Nuclear power works differently. Instead of combustion, nuclear plants split atoms of uranium-235. When a neutron strikes a uranium atom, the atom breaks apart, releasing heat and additional neutrons that split more atoms in a chain reaction. That heat boils water into steam, which drives turbines just like in a fossil fuel plant. The uranium fuel must be enriched so that 3% to 5% of it is the fissile uranium-235 isotope, up from less than 1% in natural ore. A single pressurized-water reactor contains 150 to 200 fuel assemblies, and these can generate electricity for years before needing replacement.
Oil’s role in the global energy picture is gradually shrinking. Its share of total energy demand recently fell below 30% for the first time, down from a peak of 46% half a century ago. Renewables now account for the largest share of growth in global energy supply at 38%, followed by natural gas at 28%.
Heating and Cooking in Homes
Residential fuel use varies dramatically depending on where you live. In wealthier countries, natural gas is the primary fuel for home heating and cooking, making up 29.7% of global natural gas consumption. Liquefied petroleum gas (LPG), electricity, and heating oil fill out most of the rest.
In lower-income regions, the picture looks very different. Around 2.1 billion people worldwide still cook using solid fuels like wood, crop waste, charcoal, coal, and animal dung, often in open fires or simple stoves. Over 750 million people lack electricity entirely, forcing them to rely on kerosene lamps for light. The health consequences are severe: incomplete combustion of these fuels causes indoor air pollution that kills an estimated 2.9 million people each year. Rural communities are hit hardest. In 2021, 49% of the global rural population still depended on polluting fuels for cooking, compared to just 14% in urban areas. Sub-Saharan Africa faces the steepest challenge, where 923 million people lacked access to clean cooking fuels as of 2022.
Your Body Runs on Fuel Too
Fuel isn’t just an industrial concept. Your body runs on chemical fuel, primarily glucose, a simple sugar your cells convert into a molecule called ATP that powers virtually every biological process. When glucose enters a cell, it goes through a series of chemical reactions that progressively extract energy. The first stage alone produces a small amount of ATP, but the later stages, which take place inside structures called mitochondria, generate far more. One molecule of glucose ultimately yields dozens of ATP molecules.

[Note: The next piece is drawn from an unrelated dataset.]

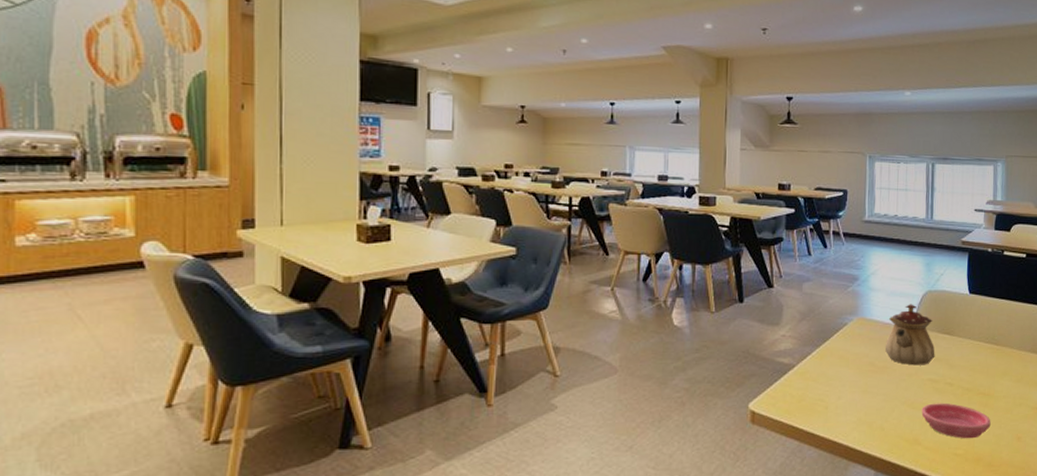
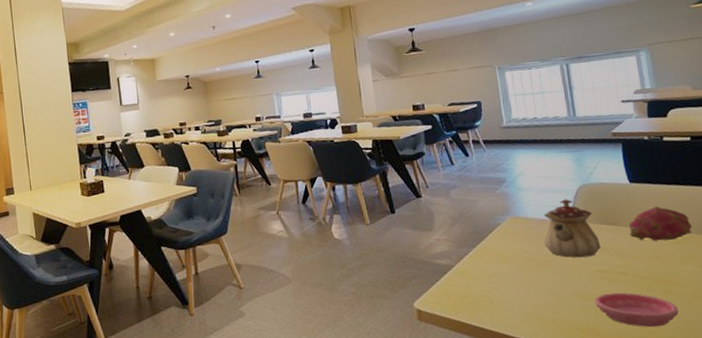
fruit: none [961,320,1014,354] -> present [628,206,692,241]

When glucose runs low, your body switches to burning fat. Fatty acids are broken down into molecules that feed into the same energy pathways. During prolonged periods without food, your body releases hormones that increase fat burning and reduce the rate at which cells use glucose, preserving what little sugar remains for the brain and other critical organs. Excess glucose gets stored as glycogen in your liver and muscles, essentially a short-term fuel reserve your body can tap between meals.
Hydrogen and Emerging Fuel Applications
Hydrogen already has significant industrial uses. Nearly all hydrogen consumed in the United States goes toward refining petroleum, treating metals, producing fertilizer, and processing foods. Petroleum refineries use it to lower the sulfur content of fuels, and biofuel producers use it to create renewable diesel from vegetable oils.
As a transportation fuel, liquid hydrogen can power fuel cell vehicles or burn directly in truck, rail, marine, and rocket engines. NASA operates the two largest liquid hydrogen storage tanks in the world for its launch vehicles. Several natural gas power plants are also exploring hydrogen as a partial or full replacement for natural gas in electricity generation, which would significantly reduce carbon emissions from the power sector.